Chris Lane, Managing Director, of SystemsLink – the UK’s industry-leading utilities, carbon and analytics management software provider.
In case you couldn’t make it in person to SystemsLink’s Roadshows, this year’s theme was “Energy Management and Artificial Intelligence” – which truly resonated with organisers and attendees alike.
At these Roadshows the SystemsLink team premiered something we have been working very hard on: The next generation of our flagship energy management software “daisy” (the clue is in the name!).
What’s more debuting daisy allowed SystemsLink to introduce our audiences to the concepts of generative, agentic and predictive AI. Crucially, we could showcase that these types of solutions can only work well if humans and machines can communicate easily. Therefore, these should be powered by a domain-trained Large Language Model (LLM).
But what do I mean by trained? Well-established LLMs ensure Generative AI such as Chat GPT and Gemini are wholly intuitive in their use of natural languages like English. However, to meet the very particular demands of energy and sustainability managers, those LLMs need to know a lot more about our industry.

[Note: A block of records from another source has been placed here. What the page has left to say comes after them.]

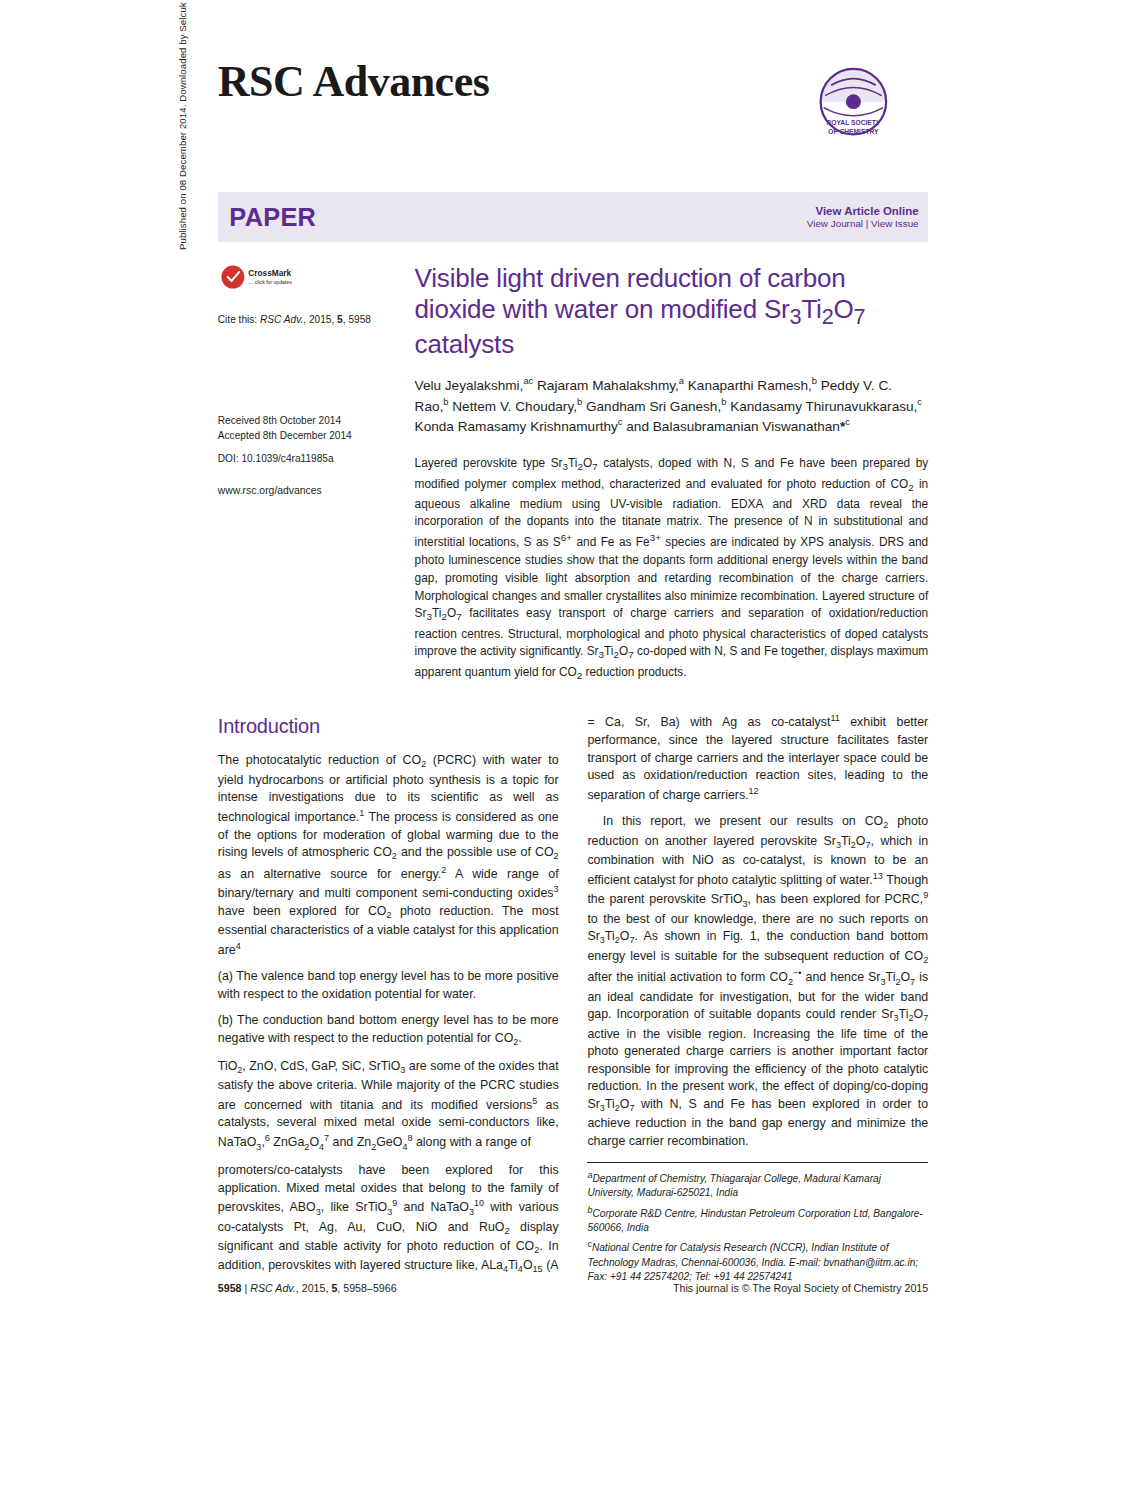Published on 08 December 2014. Downloaded by Selcuk University on 26/12/2014 01:50:30.
RSC Advances
ROYAL SOCIETY OF CHEMISTRY
PAPER
View Article Online
View Journal | View Issue
CrossMark ← click for updates
Cite this: RSC Adv., 2015, 5, 5958
Received 8th October 2014
Accepted 8th December 2014
DOI: 10.1039/c4ra11985a
www.rsc.org/advances
Visible light driven reduction of carbon dioxide with water on modified Sr3Ti2O7 catalysts
Velu Jeyalakshmi,ac Rajaram Mahalakshmy,a Kanaparthi Ramesh,b Peddy V. C. Rao,b Nettem V. Choudary,b Gandham Sri Ganesh,b Kandasamy Thirunavukkarasu,c Konda Ramasamy Krishnamurthyc and Balasubramanian Viswanathan*c
Layered perovskite type Sr3Ti2O7 catalysts, doped with N, S and Fe have been prepared by modified polymer complex method, characterized and evaluated for photo reduction of CO2 in aqueous alkaline medium using UV-visible radiation. EDXA and XRD data reveal the incorporation of the dopants into the titanate matrix. The presence of N in substitutional and interstitial locations, S as S6+ and Fe as Fe3+ species are indicated by XPS analysis. DRS and photo luminescence studies show that the dopants form additional energy levels within the band gap, promoting visible light absorption and retarding recombination of the charge carriers. Morphological changes and smaller crystallites also minimize recombination. Layered structure of Sr3Ti2O7 facilitates easy transport of charge carriers and separation of oxidation/reduction reaction centres. Structural, morphological and photo physical characteristics of doped catalysts improve the activity significantly. Sr3Ti2O7 co-doped with N, S and Fe together, displays maximum apparent quantum yield for CO2 reduction products.
Introduction
The photocatalytic reduction of CO2 (PCRC) with water to yield hydrocarbons or artificial photo synthesis is a topic for intense investigations due to its scientific as well as technological importance.1 The process is considered as one of the options for moderation of global warming due to the rising levels of atmospheric CO2 and the possible use of CO2 as an alternative source for energy.2 A wide range of binary/ternary and multi component semi-conducting oxides3 have been explored for CO2 photo reduction. The most essential characteristics of a viable catalyst for this application are4
(a) The valence band top energy level has to be more positive with respect to the oxidation potential for water.
(b) The conduction band bottom energy level has to be more negative with respect to the reduction potential for CO2.
TiO2, ZnO, CdS, GaP, SiC, SrTiO3 are some of the oxides that satisfy the above criteria. While majority of the PCRC studies are concerned with titania and its modified versions5 as catalysts, several mixed metal oxide semi-conductors like, NaTaO3,6 ZnGa2O47 and Zn2GeO48 along with a range of
promoters/co-catalysts have been explored for this application. Mixed metal oxides that belong to the family of perovskites, ABO3, like SrTiO39 and NaTaO310 with various co-catalysts Pt, Ag, Au, CuO, NiO and RuO2 display significant and stable activity for photo reduction of CO2. In addition, perovskites with layered structure like, ALa4Ti4O15 (A = Ca, Sr, Ba) with Ag as co-catalyst11 exhibit better performance, since the layered structure facilitates faster transport of charge carriers and the interlayer space could be used as oxidation/reduction reaction sites, leading to the separation of charge carriers.12
In this report, we present our results on CO2 photo reduction on another layered perovskite Sr3Ti2O7, which in combination with NiO as co-catalyst, is known to be an efficient catalyst for photo catalytic splitting of water.13 Though the parent perovskite SrTiO3, has been explored for PCRC,9 to the best of our knowledge, there are no such reports on Sr3Ti2O7. As shown in Fig. 1, the conduction band bottom energy level is suitable for the subsequent reduction of CO2 after the initial activation to form CO2−• and hence Sr3Ti2O7 is an ideal candidate for investigation, but for the wider band gap. Incorporation of suitable dopants could render Sr3Ti2O7 active in the visible region. Increasing the life time of the photo generated charge carriers is another important factor responsible for improving the efficiency of the photo catalytic reduction. In the present work, the effect of doping/co-doping Sr3Ti2O7 with N, S and Fe has been explored in order to achieve reduction in the band gap energy and minimize the charge carrier recombination.
aDepartment of Chemistry, Thiagarajar College, Madurai Kamaraj University, Madurai-625021, India
bCorporate R&D Centre, Hindustan Petroleum Corporation Ltd, Bangalore-560066, India
cNational Centre for Catalysis Research (NCCR), Indian Institute of Technology Madras, Chennai-600036, India. E-mail: bvnathan@iitm.ac.in; Fax: +91 44 22574202; Tel: +91 44 22574241
5958 | RSC Adv., 2015, 5, 5958–5966
This journal is © The Royal Society of Chemistry 2015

This is why SystemsLink is fine-tuning our proprietary “energy management software” LLM with enormous volumes of data on weather and climate change, carbon factors, published tariffs, historical consumption patterns and so forth. We are training our AI tools to make sense of all this and help us spot issues, track performance and predict the future.
Ultimately, our clients will be able to harness these capabilities – combined with their own segregated supply contract, estate, consumption and capital improvement project data – to predict, respond and accomplish the day-to-day cost management and long-term carbon reduction demands more efficiently.
Like our energy management software, the all new, cloud-native “daisy” is highly resilient and the data within it highly secure. However, in the era where AI has become mainstream, additional guardrails are essential.
This means we progressively develop a “human-in-the-loop” autonomous decision-making capability for “daisy”; For example, how and when to contact a supplier about an invalid invoice. We will determine the parameters governing what the AI may and may not do in collaboration with our clients.
This is exciting time for energy and sustainability managers – if only we could manage our climate as intelligently as “daisy” manages data!